= Beginning of Section =

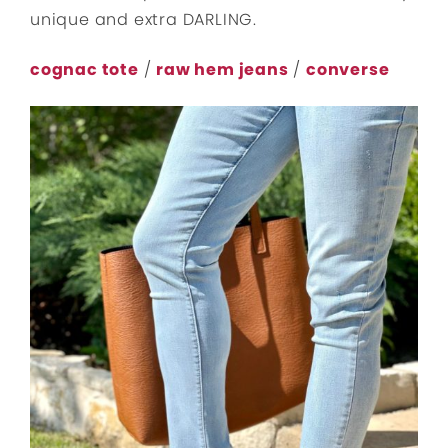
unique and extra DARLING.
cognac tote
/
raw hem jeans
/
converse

= End of Section =
= Beginning of Section =

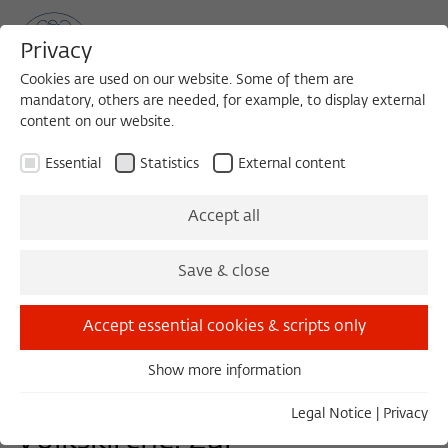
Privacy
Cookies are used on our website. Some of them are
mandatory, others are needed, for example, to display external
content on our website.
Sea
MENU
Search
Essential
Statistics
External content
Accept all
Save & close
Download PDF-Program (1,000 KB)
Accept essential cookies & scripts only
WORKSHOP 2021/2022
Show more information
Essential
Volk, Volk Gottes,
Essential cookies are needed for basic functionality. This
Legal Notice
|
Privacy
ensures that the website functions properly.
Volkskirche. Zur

= End of Section =

Activity: Gather every line in the records that contains the word "needed", and copy each of those lines in full.

Solution to this task:
mandatory, others are needed, for example, to display external
Essential cookies are needed for basic functionality. This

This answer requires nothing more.